Texas Supreme Court Justice Joe Greenhill Funeral Rich With Tales

February 18, 2011

The Who’s Who of the old Austin legal and political community jammed downtown St. David’s church Tuesday afternoon to say goodbye to revered retired Chief Justice of the Texas Supreme Court Joe Greenhill.  And along with the reverent moments to celebrate the life of a genuine comunity icon, attendees got a generous diet of humor from longtime friend Larry York and sons Joe, Jr. nd Bill Greenhill.

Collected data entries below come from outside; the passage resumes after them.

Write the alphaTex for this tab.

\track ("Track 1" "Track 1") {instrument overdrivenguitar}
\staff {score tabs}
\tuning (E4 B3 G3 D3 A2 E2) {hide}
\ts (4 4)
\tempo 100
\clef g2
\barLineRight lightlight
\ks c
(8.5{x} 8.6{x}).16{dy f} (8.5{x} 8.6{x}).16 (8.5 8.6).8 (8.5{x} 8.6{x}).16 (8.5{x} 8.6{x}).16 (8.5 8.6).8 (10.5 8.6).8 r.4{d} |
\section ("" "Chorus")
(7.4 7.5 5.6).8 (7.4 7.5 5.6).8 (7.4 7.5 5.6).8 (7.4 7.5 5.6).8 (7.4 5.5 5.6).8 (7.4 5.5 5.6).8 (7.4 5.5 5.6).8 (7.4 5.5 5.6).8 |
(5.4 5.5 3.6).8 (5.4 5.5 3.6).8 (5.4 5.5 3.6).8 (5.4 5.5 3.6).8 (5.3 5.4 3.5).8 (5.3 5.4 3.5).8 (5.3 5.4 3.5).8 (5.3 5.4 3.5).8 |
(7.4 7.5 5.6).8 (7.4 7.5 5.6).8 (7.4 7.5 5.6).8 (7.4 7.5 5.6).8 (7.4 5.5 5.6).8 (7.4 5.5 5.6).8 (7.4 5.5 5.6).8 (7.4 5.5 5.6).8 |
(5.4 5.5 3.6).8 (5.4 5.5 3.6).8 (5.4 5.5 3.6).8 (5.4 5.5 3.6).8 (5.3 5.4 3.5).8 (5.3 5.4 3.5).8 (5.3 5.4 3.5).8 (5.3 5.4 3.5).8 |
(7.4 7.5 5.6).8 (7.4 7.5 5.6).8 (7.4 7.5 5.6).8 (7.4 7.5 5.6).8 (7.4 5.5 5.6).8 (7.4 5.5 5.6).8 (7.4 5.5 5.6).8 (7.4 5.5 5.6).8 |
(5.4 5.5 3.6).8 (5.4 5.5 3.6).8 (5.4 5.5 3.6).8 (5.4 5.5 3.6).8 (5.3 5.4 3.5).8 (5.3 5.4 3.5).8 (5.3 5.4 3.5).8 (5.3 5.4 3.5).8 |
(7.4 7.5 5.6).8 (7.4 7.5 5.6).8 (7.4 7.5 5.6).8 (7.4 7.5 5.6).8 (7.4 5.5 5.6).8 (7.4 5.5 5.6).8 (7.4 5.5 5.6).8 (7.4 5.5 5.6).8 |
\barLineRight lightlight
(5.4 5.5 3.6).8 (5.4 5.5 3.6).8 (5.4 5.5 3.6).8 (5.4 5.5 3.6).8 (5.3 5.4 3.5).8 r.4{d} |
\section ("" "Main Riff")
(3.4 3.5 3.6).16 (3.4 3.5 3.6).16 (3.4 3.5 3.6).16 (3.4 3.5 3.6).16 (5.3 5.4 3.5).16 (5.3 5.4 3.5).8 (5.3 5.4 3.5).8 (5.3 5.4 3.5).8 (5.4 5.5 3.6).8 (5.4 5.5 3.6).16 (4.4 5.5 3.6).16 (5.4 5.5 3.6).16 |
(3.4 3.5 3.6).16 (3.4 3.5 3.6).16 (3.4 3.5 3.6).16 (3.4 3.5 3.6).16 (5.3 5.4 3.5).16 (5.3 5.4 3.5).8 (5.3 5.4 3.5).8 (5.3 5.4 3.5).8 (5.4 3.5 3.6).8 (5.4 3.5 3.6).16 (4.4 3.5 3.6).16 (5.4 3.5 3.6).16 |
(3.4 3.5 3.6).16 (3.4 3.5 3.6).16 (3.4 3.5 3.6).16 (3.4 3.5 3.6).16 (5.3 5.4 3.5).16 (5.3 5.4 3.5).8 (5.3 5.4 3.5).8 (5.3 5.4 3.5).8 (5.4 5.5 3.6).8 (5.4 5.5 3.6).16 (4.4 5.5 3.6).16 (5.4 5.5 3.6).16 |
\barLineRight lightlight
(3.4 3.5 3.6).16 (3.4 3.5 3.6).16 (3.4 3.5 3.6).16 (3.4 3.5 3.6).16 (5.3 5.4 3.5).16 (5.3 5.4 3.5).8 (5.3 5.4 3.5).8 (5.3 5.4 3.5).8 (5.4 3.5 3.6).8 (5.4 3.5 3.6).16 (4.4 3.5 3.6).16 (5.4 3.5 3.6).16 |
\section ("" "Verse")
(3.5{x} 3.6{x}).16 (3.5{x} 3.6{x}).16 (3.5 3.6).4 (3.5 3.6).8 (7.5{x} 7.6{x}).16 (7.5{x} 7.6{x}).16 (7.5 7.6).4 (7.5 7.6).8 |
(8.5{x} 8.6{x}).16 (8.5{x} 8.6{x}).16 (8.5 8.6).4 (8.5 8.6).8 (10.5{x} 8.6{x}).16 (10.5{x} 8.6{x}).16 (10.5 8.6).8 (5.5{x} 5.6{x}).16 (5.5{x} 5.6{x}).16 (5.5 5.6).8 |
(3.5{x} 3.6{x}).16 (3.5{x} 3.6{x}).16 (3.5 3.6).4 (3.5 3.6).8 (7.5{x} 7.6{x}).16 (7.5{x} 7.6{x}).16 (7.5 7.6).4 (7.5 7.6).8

York told the story of the day newly elected Lt. Governor Bill Hobby was sworn into office at the State Capitol. When Justice Greenhill called upon Hobby to raise his right hand to take the oath, Hobby–a lefthander, intinctively raised his left hand. So Greenhill, never missing a beat, raised his own left hand and continued to administer the oath.  And the Chief Justice said no one ever questioned whether Hobby was legally Lt. Governor.

Another tale from York that regaled the audience was about the time Greenhill took his rather run-down 12-year-old green Dodge into an auto repair shop to fix some problem. When told the part needed was no longer available, Greenhill instructed  the repair man to “just rig up somthing” he thought would work.  Then, eyeing the SO-13 state license plate, the repair man asked him if  he was in government. Greenhill confessed he was a Justice, to which the man looked over the green Dodge once more and replied “well, you must be a really honest judge”.

On  more serious notes, friends heard how Greenhill always answered his own phone and showed his handwritten opinions to 60-year-long wife Martha to be sure they were easily understood by the layman. They also heard how that in a time before desegregation, he made sure that  visiting lawyer Thurgood Marshall had a place to stay while in Austin to argue the landmark Herman Sweatt-University of Texas case, even though as then- assistant Attorney General for  Texas, he was bound to oppose him in court.  The passing of Chief Justice Greenhill takes away one more giant of Texas history.